Thursday, December 13, 2018

7 Questions For: Author Elana K. Arnold


Elana K Arnold writes books for and about children and teens. She holds a master’s degree in Creative Writing/Fiction from the University of California, Davis where she has taught Creative Writing and Adolescent Literature. Her most recent YA novel, What Girls are Made Of, was a finalist for the National Book Award, and her middle grade novel, A Boy Called Bat, is a 2018 Global Read Aloud selection and a Junior Library Guild Selection.

A parent and educator living in Huntington Beach, California, Elana is a frequent speaker at schools, libraries, and writers’ conferences. Currently, Elana is the caretaker of seven pets, only three of which have fur.

Click here to read my review of A Boy Called Bat.

And now Elana K Arnold faces the 7 Questions:


Question Seven: What are your top three favorite books?


Ahh, this is a mean question. This is like asking which are my top three favorite pets. I will pick three books, but don’t tell the others.

The Golden Compass by Philip Pullman
The Woman Warrior by Maxine Hong Kingston
Harriet the Spy by Louise Fitzhugh


Question Six: How much time do you spend each week writing? Reading?


I write 15-20 hours per week; I read about 10 hours per week (and wish that number was greater!). I spend another 10-15 hours per week doing “business-y” stuff like writing emails, communicating with editors, planning school visits. And I spend countless hours wandering in my brain, dreaming, considering my works in progress and ideas for future books.


Question Five: What was the path that led you to publication?


I was a voracious reader growing up, and I began writing stories of my own at a fairly young age. I went to graduate school to pursue fiction writing, but the experience drained me, and after I graduated, I didn’t write for a long time. Instead, I returned to my childhood love of reading everything.

When I returned to writing, I did so from a different place—rather than trying to write “literature,” as had been my goal as a graduate student, I just wanted to tell a good story, all the way to the end. I finished the manuscript of my first novel, SACRED, in 2010, and with it, I found an agent and then my first publisher, Random House. I have been actively writing and publishing ever since.


Question Four: Do you believe writers are born, taught or both? Which was true for you?

For me, both. I loved reading so much that the only thing that could be better, I thought, would be to create my own stories. And it was wonderful, until I allowed myself to believe that only a very narrow definition of “good writing” mattered, a false belief often perpetuated in writing programs.
Then, I was frozen and full.of doubt.
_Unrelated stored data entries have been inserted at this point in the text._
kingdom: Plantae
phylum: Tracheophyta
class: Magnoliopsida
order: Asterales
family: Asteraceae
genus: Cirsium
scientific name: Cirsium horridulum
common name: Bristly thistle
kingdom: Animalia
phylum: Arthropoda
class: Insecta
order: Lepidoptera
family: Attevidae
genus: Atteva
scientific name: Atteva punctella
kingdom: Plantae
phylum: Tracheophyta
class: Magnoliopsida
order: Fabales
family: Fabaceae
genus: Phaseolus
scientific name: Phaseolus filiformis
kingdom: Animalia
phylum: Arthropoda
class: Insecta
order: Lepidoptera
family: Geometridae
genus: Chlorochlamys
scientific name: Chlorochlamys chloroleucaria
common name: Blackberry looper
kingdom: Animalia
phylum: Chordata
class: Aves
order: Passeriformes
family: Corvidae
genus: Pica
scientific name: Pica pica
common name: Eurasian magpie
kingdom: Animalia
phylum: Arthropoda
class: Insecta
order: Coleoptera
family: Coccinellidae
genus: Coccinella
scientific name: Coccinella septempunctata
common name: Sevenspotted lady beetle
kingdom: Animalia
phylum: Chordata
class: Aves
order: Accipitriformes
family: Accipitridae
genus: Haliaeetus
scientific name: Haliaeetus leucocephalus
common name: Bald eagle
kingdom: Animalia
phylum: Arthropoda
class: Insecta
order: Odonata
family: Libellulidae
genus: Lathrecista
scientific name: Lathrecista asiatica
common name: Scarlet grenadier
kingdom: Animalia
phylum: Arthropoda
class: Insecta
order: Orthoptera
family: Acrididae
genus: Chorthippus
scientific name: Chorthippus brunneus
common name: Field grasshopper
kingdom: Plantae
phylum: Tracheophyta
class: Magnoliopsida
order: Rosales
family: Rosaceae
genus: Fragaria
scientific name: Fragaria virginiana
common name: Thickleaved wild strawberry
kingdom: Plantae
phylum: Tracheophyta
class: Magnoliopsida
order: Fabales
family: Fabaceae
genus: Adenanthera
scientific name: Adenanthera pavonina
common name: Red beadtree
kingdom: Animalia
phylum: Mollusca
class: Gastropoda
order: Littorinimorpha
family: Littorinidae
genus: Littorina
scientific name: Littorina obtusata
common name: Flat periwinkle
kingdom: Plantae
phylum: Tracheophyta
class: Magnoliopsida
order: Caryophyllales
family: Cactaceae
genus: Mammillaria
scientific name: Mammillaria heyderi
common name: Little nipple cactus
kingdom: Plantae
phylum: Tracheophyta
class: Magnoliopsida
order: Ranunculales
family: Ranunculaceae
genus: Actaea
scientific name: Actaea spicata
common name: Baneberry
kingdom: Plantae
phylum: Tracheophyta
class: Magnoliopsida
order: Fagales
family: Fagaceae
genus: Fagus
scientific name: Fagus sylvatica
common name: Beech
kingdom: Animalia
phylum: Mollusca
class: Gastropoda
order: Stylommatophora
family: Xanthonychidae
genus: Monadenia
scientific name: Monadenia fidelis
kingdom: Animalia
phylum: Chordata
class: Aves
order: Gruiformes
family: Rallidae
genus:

I think writers can be taught, but I also think they can be “un-taught,” and it’s incredibly important that teachers leave space for writers to grow.


Question Three: What is your favorite thing about writing? What is your least favorite thing?


Telling a story is a way for me to live another life, and it’s a way for me to share my questions about being human as well as my core beliefs. I love this about writing. I suppose a “least favorite” thing has more to do with the business of writing than the art or craft—the wheels of publishing move so desperately slowly!


Question Two: What one bit of wisdom would you impart to an aspiring writer? (feel free to include as many other bits of wisdom as you like)

Here’s a brief list:

Practice finishing things. Beginnings are usually more fun, but a story needs a middle and an end. Don’t worry about length—just get to the end.

Read widely, and by people who have different lived experiences than yours.

Stay curious. An artist’s job is to notice what’s happening and deeply care.

Consider getting a pet. Maybe several.


Question One: If you could have lunch with any writer, living or dead, who would it be? Why?

Today, I’d say Nora Ephron, because I appreciate the way she plumbs the depths of her personal stories to find humor. If you ask me tomorrow, I’m sure I’ll have a different name. There are so many authors I admire!